(Revision tracking records)
-=-=-
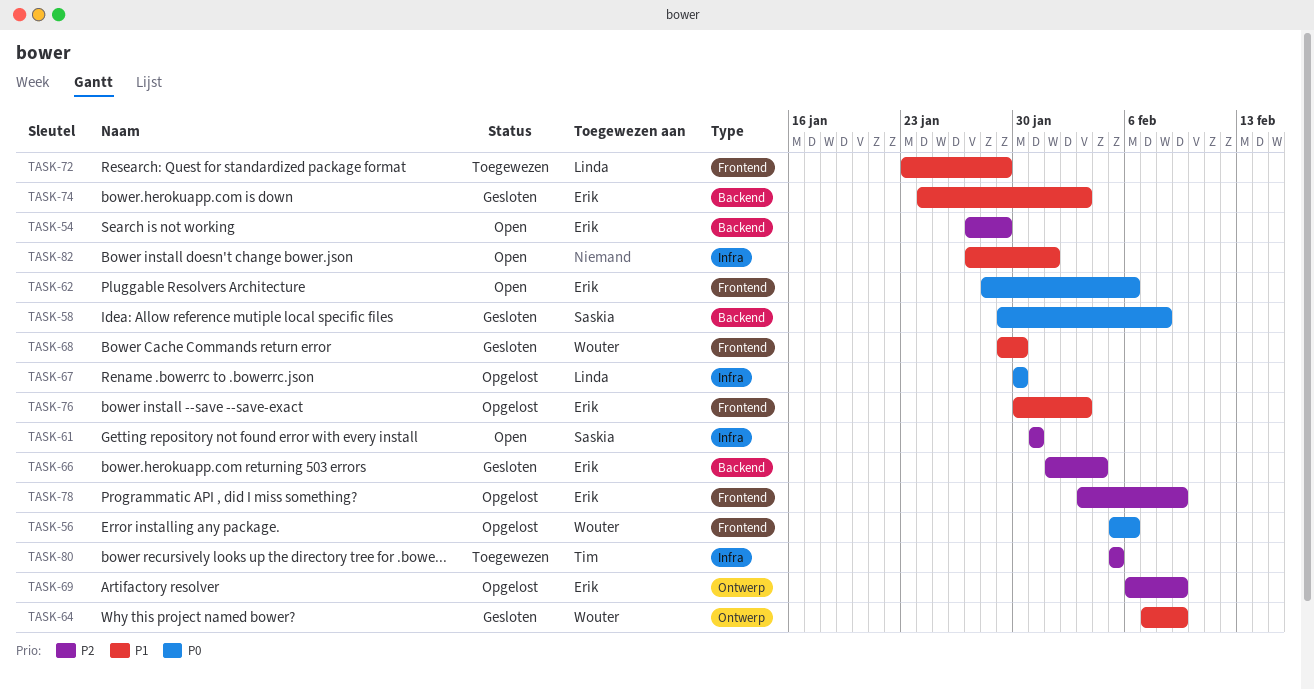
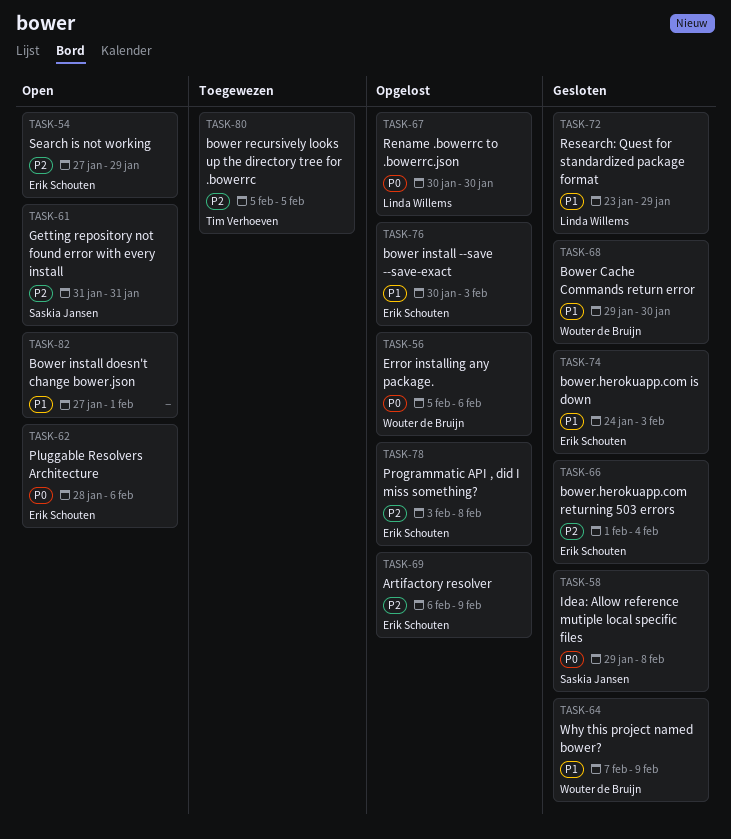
TASK-72, status: Toegewezen -> Gesloten
TASK-78, due: Feb 9 -> Feb 8

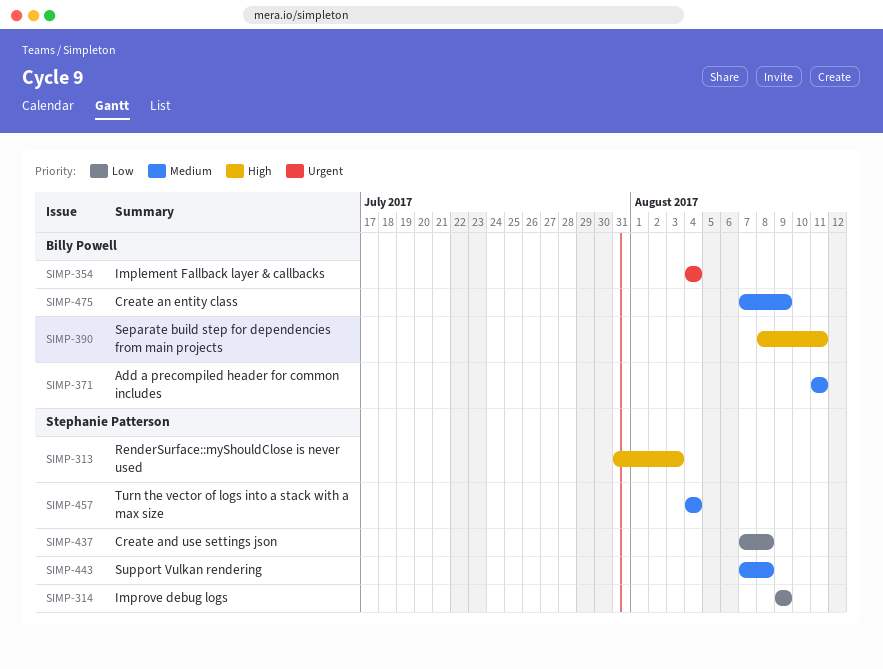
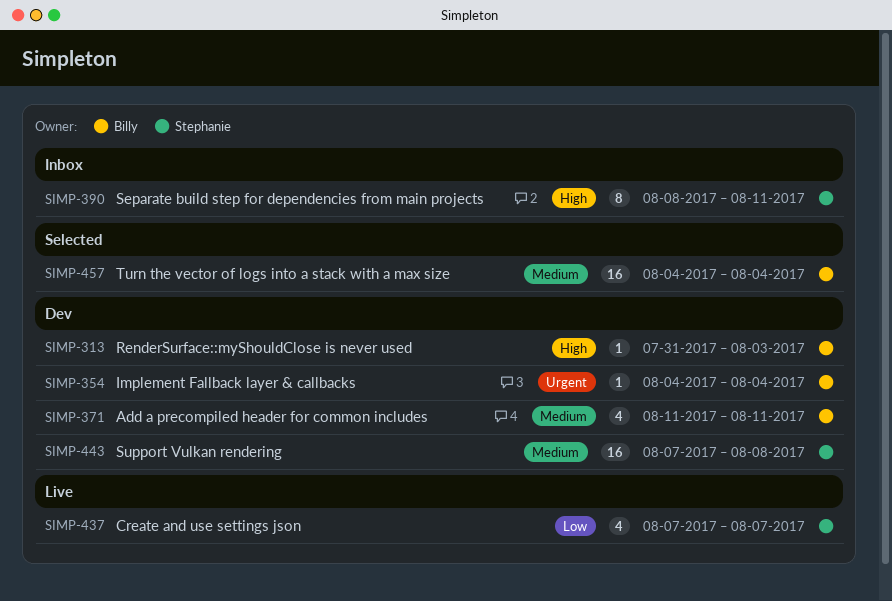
SIMP-313, owner: Stephanie Patterson -> Billy Powell
SIMP-314: present -> none
SIMP-390, owner: Billy Powell -> Stephanie Patterson
SIMP-437, due: Aug 8 -> Aug 7
SIMP-457, owner: Stephanie Patterson -> Billy Powell
SIMP-475: present -> none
-=-=-
## Exercise details:
Leaving the images out, print the records above exactly.

## Solution to the problem:
TASK-72, status: Toegewezen -> Gesloten
TASK-78, due: Feb 9 -> Feb 8

SIMP-313, owner: Stephanie Patterson -> Billy Powell
SIMP-314: present -> none
SIMP-390, owner: Billy Powell -> Stephanie Patterson
SIMP-437, due: Aug 8 -> Aug 7
SIMP-457, owner: Stephanie Patterson -> Billy Powell
SIMP-475: present -> none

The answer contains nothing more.